EXERCISE REQUIREMENTS:
Copy the part that opens with the line containing "Output format: photo, then" and closes with the line containing "-0.008457, 0.098055, 0.501738]]", putting "upper-left" wherever "top-left" appears and keeping everything else the same.

DATA TO EXAMINE:
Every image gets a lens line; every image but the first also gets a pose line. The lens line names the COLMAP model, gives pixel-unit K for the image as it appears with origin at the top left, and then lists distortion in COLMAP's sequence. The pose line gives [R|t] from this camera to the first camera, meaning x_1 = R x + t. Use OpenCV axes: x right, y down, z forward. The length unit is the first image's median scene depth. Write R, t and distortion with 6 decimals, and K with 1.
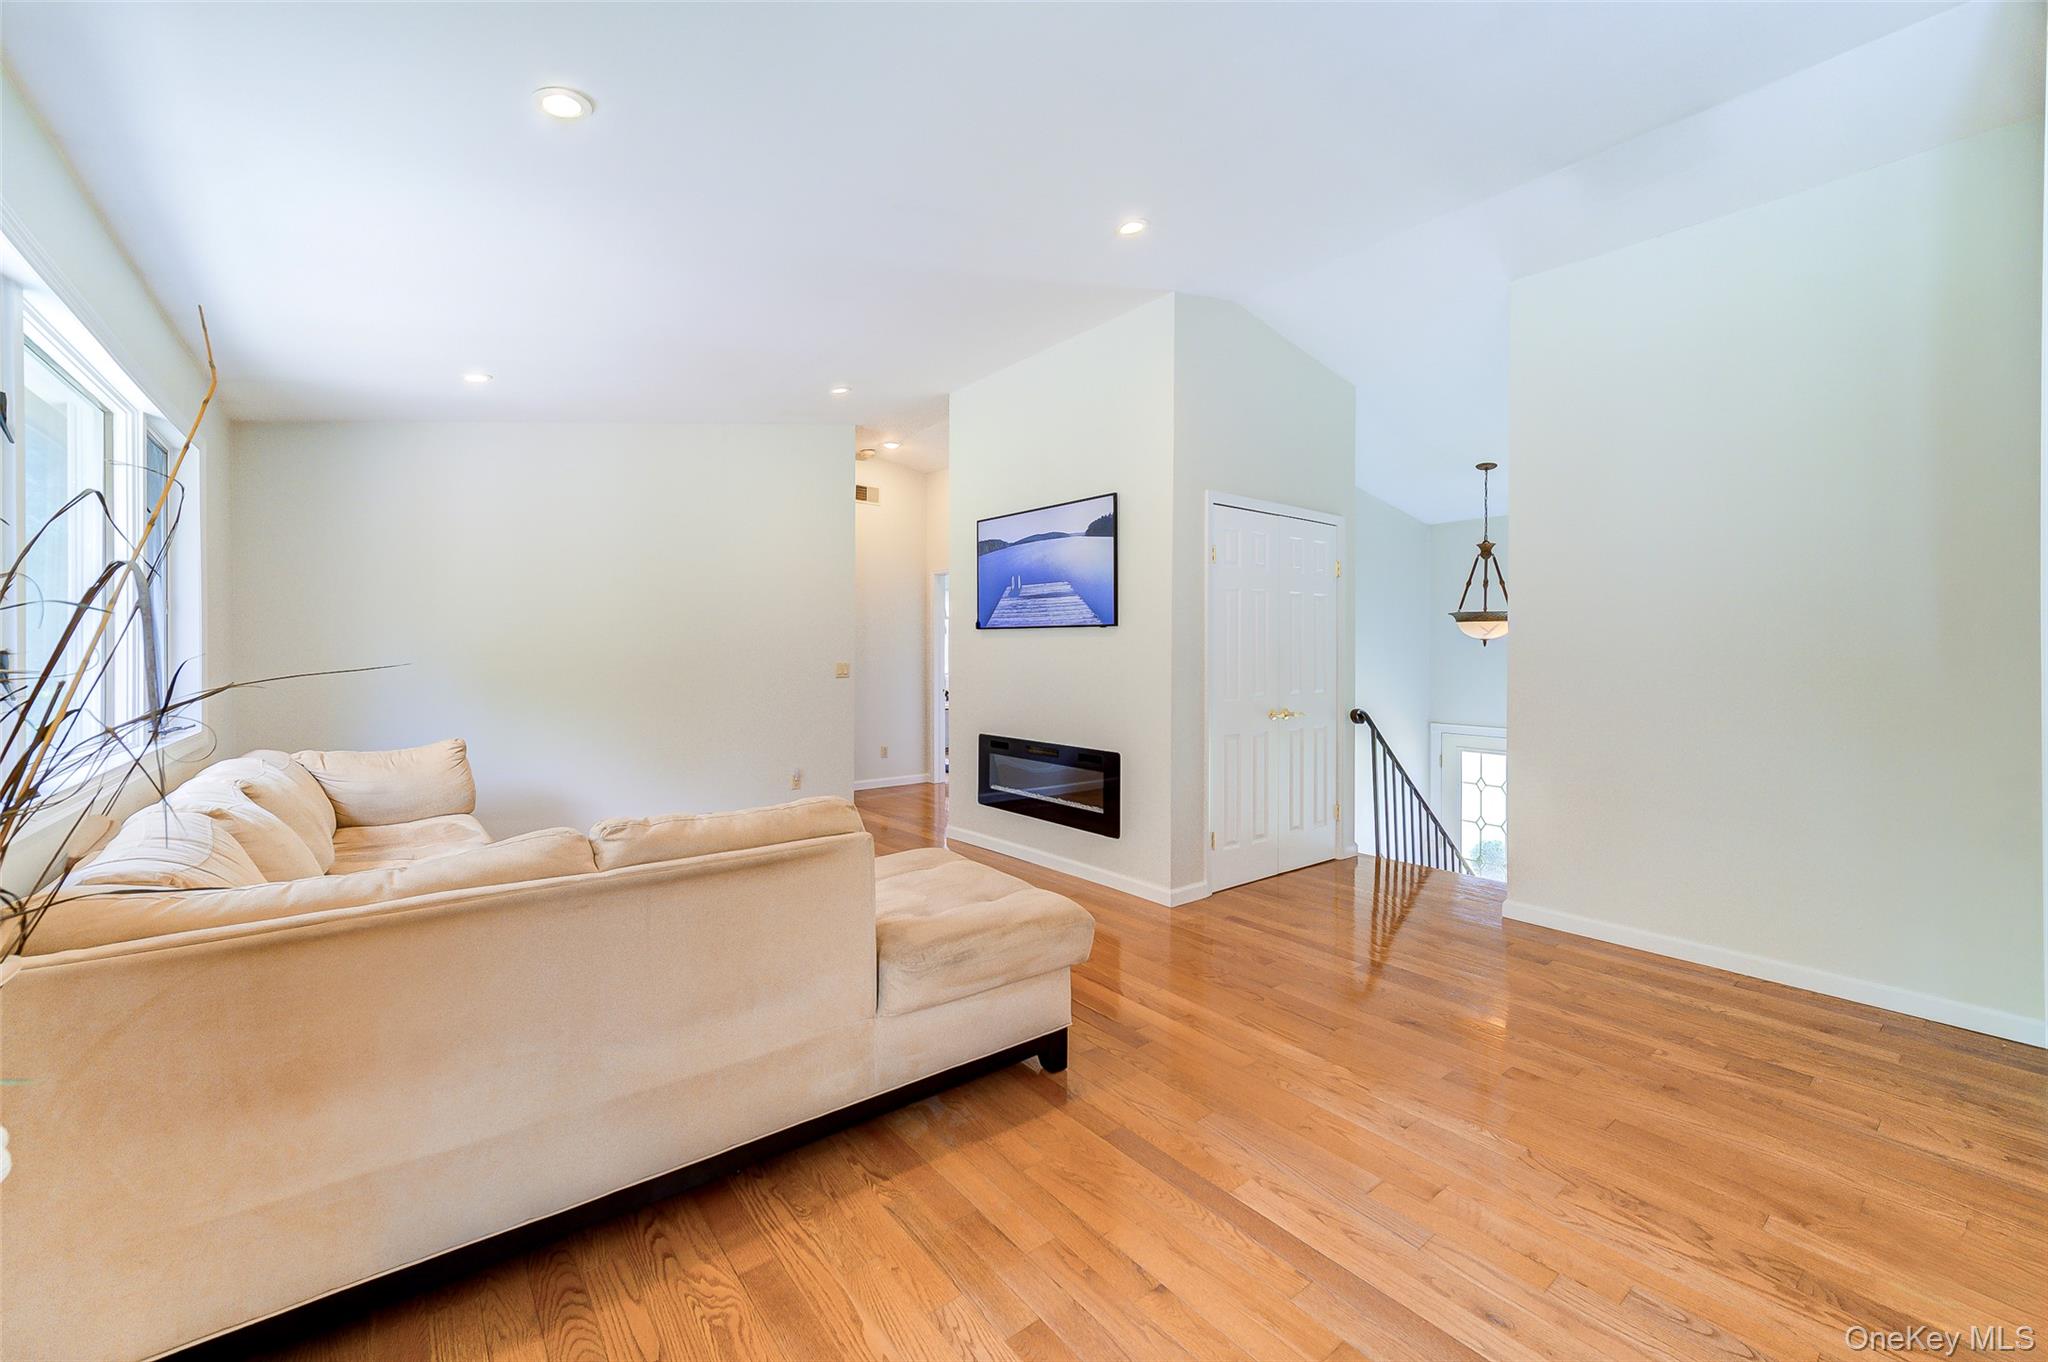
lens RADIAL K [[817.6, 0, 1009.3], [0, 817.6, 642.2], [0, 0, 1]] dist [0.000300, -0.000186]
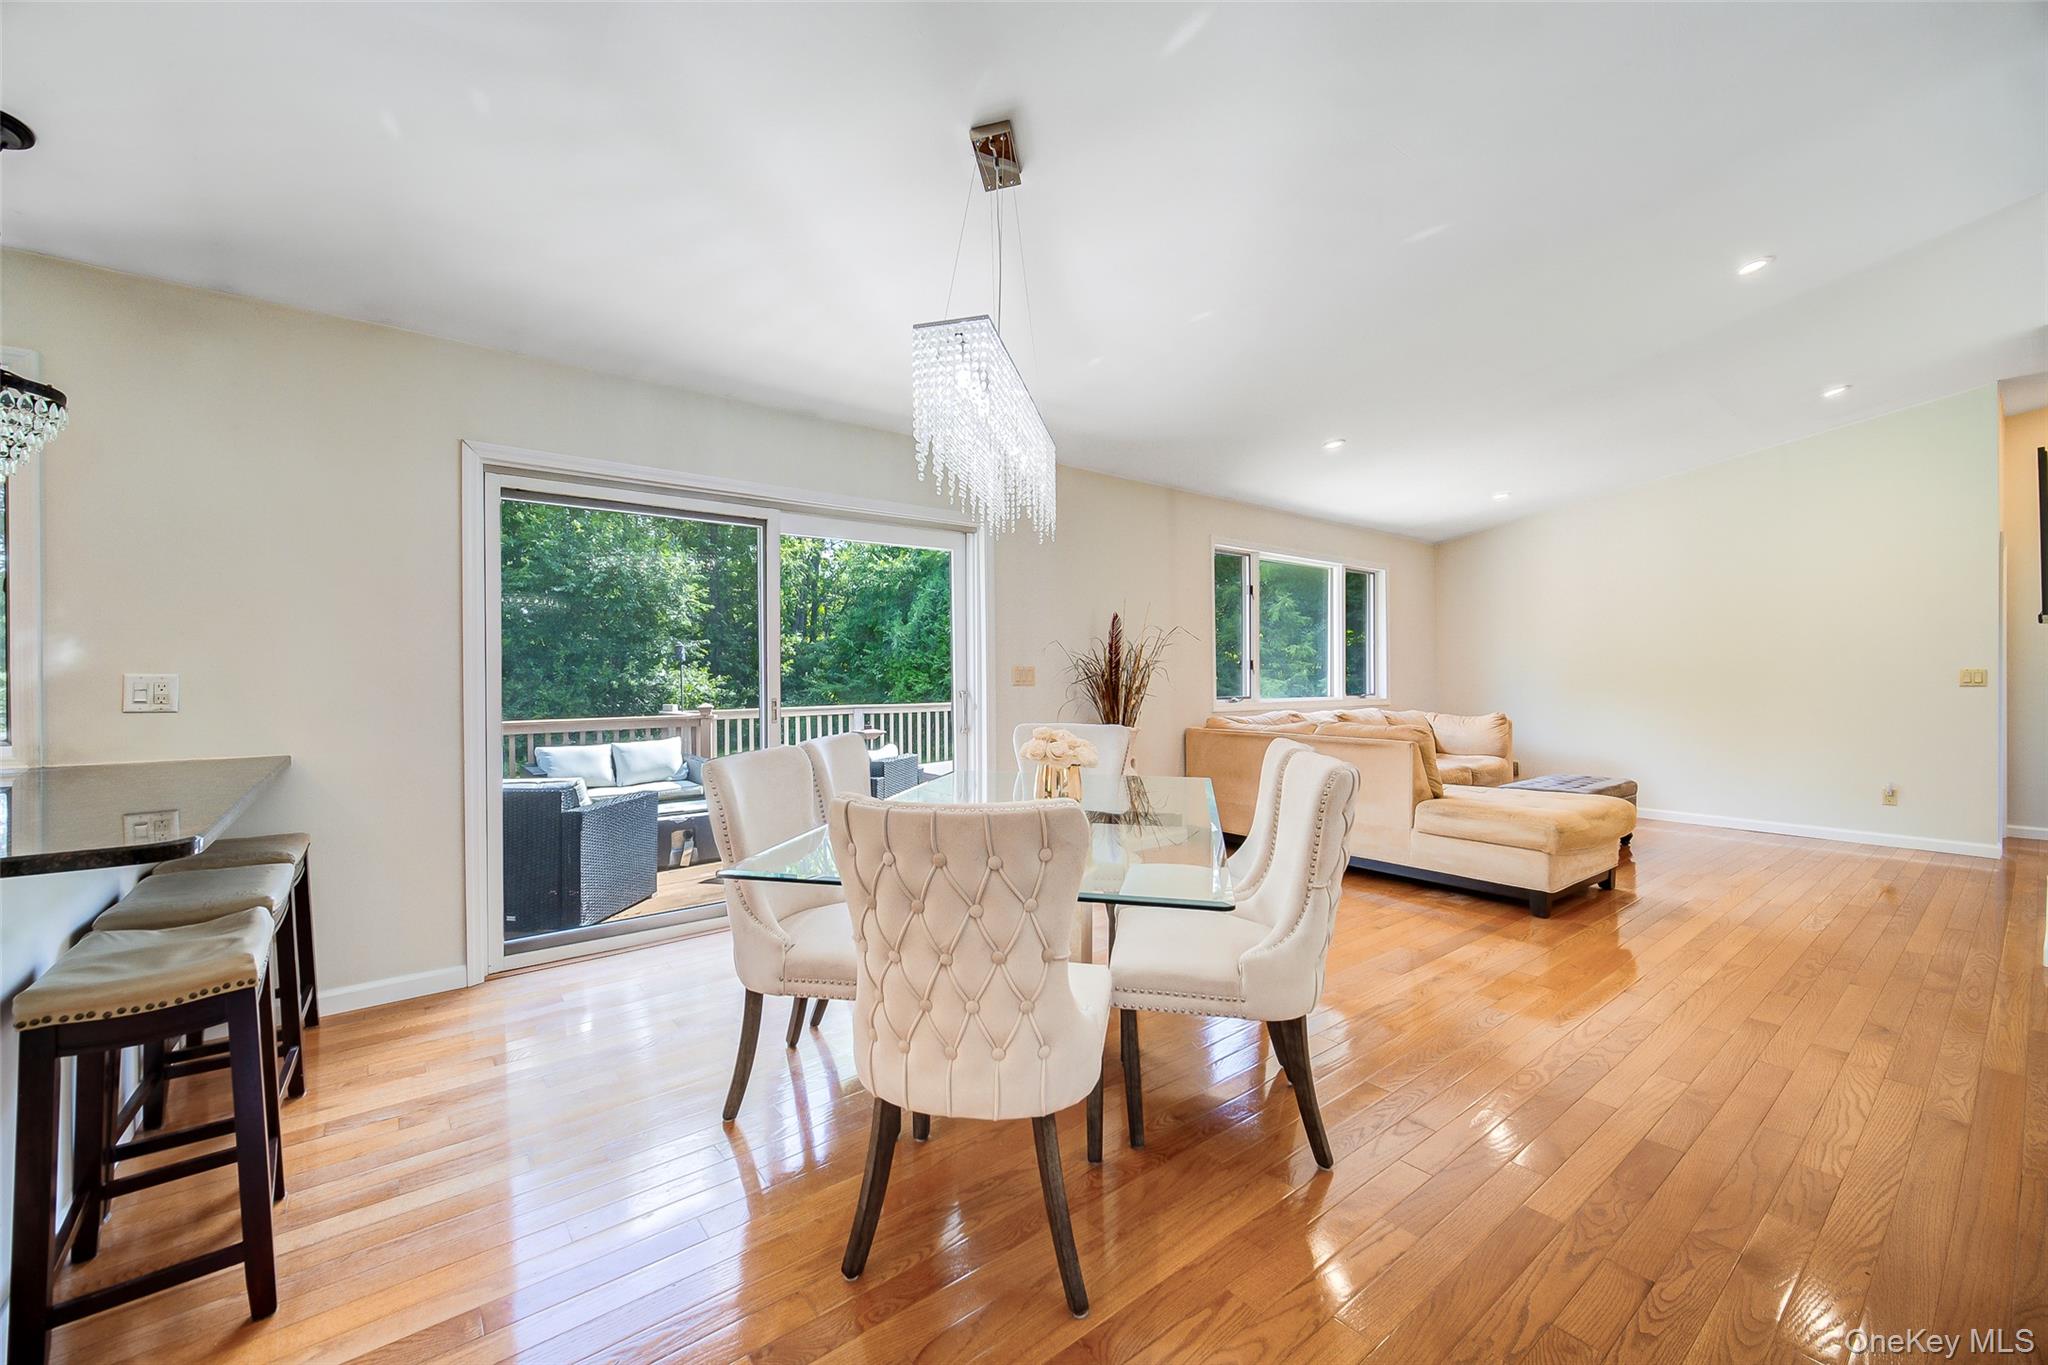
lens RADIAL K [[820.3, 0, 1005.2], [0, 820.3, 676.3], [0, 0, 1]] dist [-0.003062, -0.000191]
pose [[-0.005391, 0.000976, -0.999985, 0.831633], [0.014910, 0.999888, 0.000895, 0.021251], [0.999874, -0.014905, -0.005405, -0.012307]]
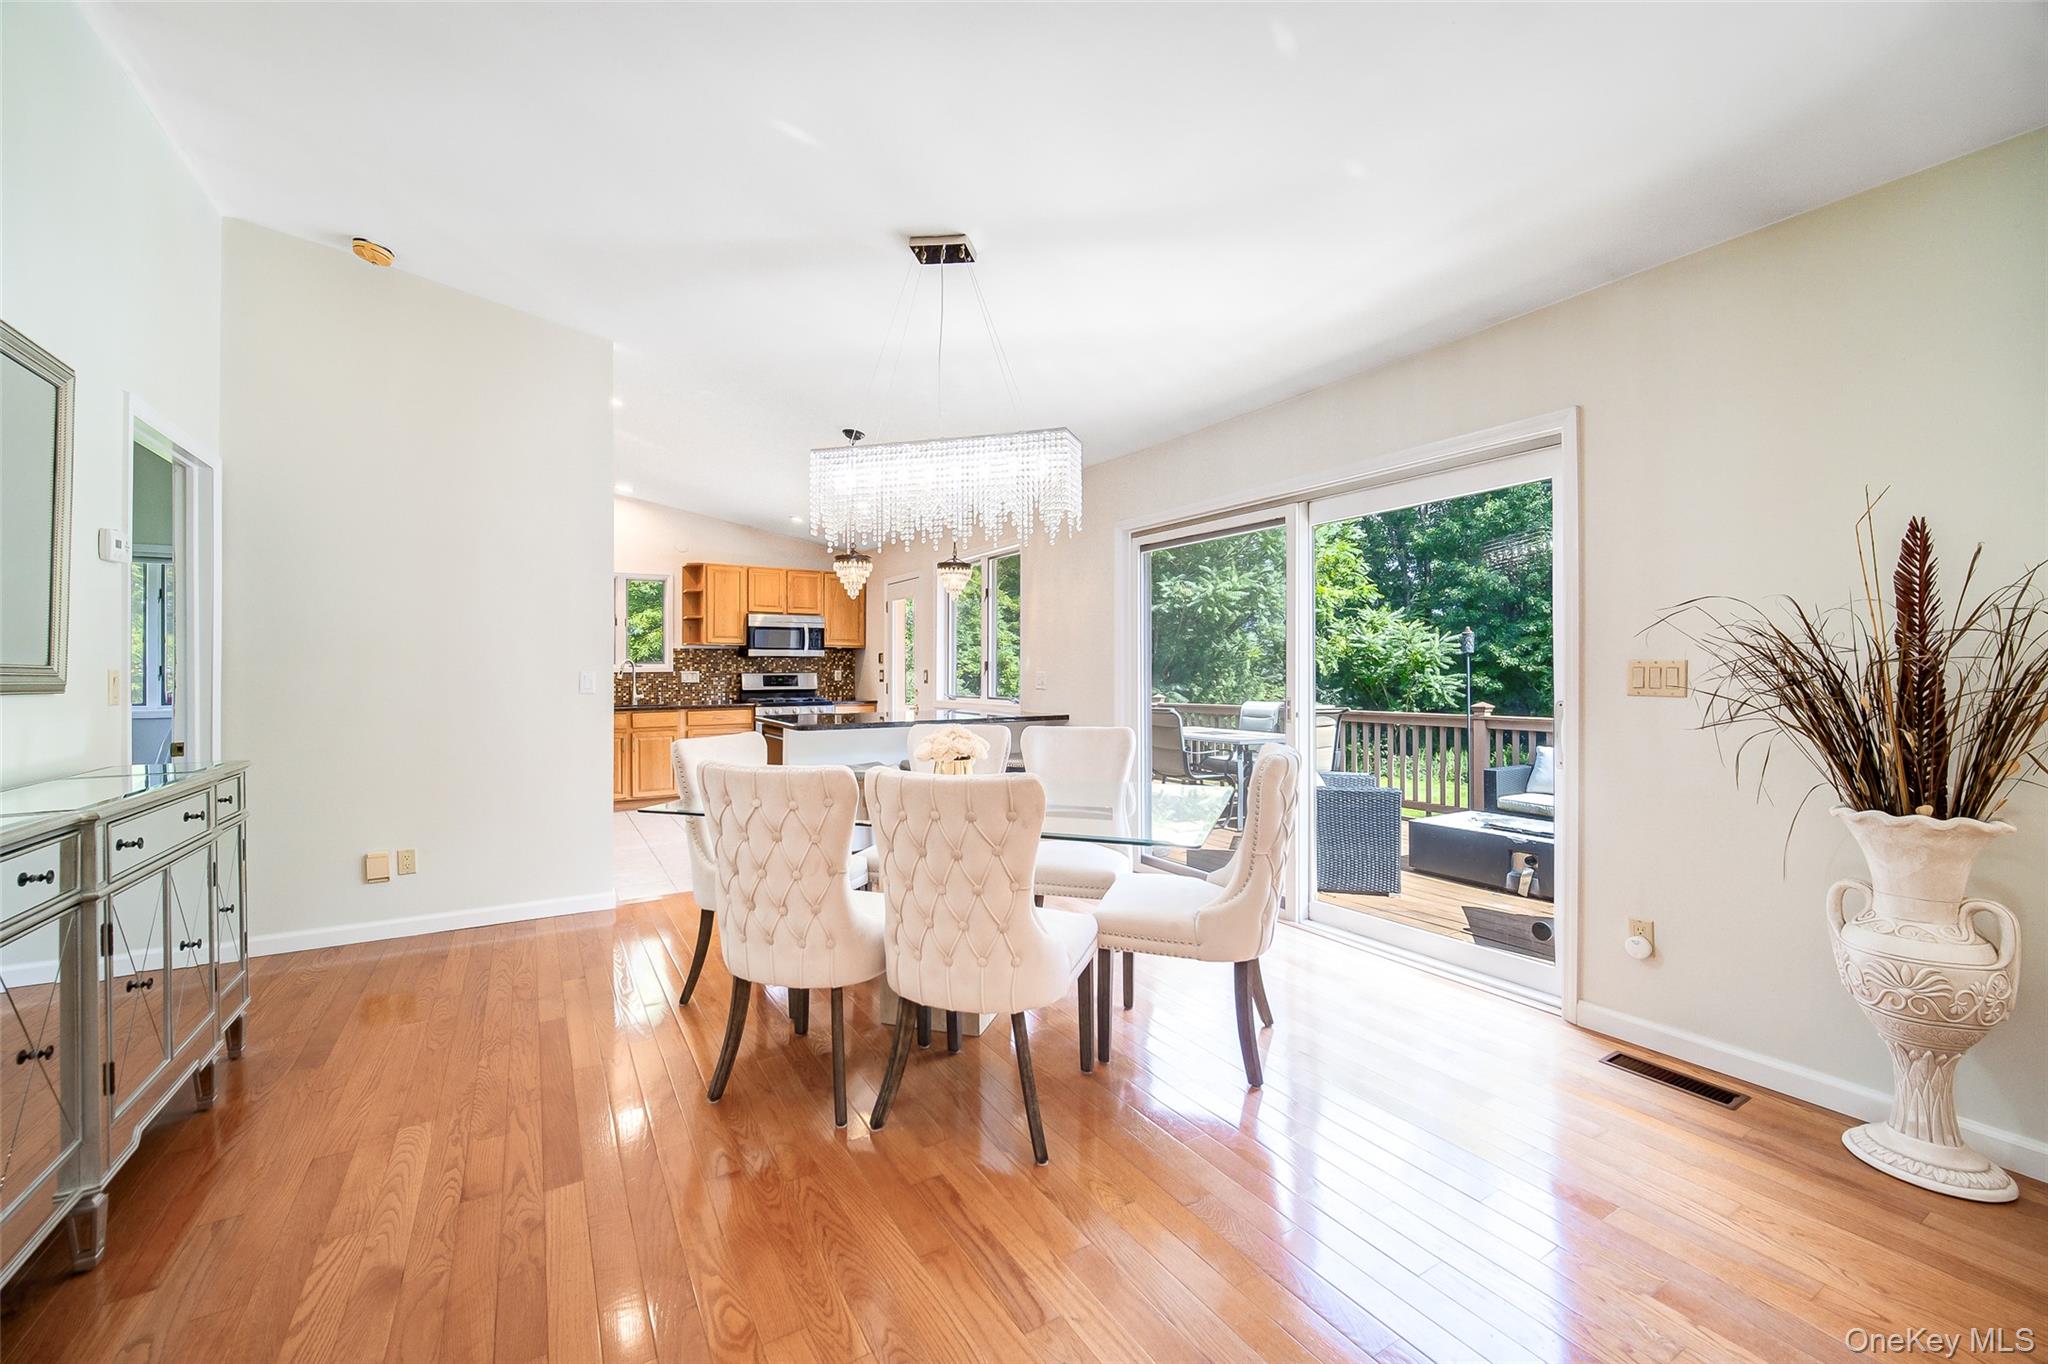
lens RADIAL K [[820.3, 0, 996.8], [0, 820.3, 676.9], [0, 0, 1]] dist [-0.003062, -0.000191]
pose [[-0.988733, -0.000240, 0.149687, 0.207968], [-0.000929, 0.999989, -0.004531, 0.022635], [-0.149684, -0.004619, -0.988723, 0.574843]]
---
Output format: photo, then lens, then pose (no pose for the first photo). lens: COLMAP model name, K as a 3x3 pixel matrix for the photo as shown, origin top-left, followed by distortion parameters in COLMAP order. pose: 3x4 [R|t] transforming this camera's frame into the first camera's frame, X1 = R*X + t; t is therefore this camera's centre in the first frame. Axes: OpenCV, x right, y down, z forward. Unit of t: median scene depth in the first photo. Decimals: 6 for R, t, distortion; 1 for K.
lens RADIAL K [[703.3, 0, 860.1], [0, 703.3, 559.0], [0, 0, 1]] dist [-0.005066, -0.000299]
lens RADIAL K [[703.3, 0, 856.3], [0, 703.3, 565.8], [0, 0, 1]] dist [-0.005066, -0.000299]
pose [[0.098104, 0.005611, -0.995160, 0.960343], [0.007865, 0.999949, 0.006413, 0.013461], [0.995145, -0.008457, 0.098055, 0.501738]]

THE ANSWER:
Output format: photo, then lens, then pose (no pose for the first photo). lens: COLMAP model name, K as a 3x3 pixel matrix for the photo as shown, origin upper-left, followed by distortion parameters in COLMAP order. pose: 3x4 [R|t] transforming this camera's frame into the first camera's frame, X1 = R*X + t; t is therefore this camera's centre in the first frame. Axes: OpenCV, x right, y down, z forward. Unit of t: median scene depth in the first photo. Decimals: 6 for R, t, distortion; 1 for K.
lens RADIAL K [[703.3, 0, 860.1], [0, 703.3, 559.0], [0, 0, 1]] dist [-0.005066, -0.000299]
lens RADIAL K [[703.3, 0, 856.3], [0, 703.3, 565.8], [0, 0, 1]] dist [-0.005066, -0.000299]
pose [[0.098104, 0.005611, -0.995160, 0.960343], [0.007865, 0.999949, 0.006413, 0.013461], [0.995145, -0.008457, 0.098055, 0.501738]]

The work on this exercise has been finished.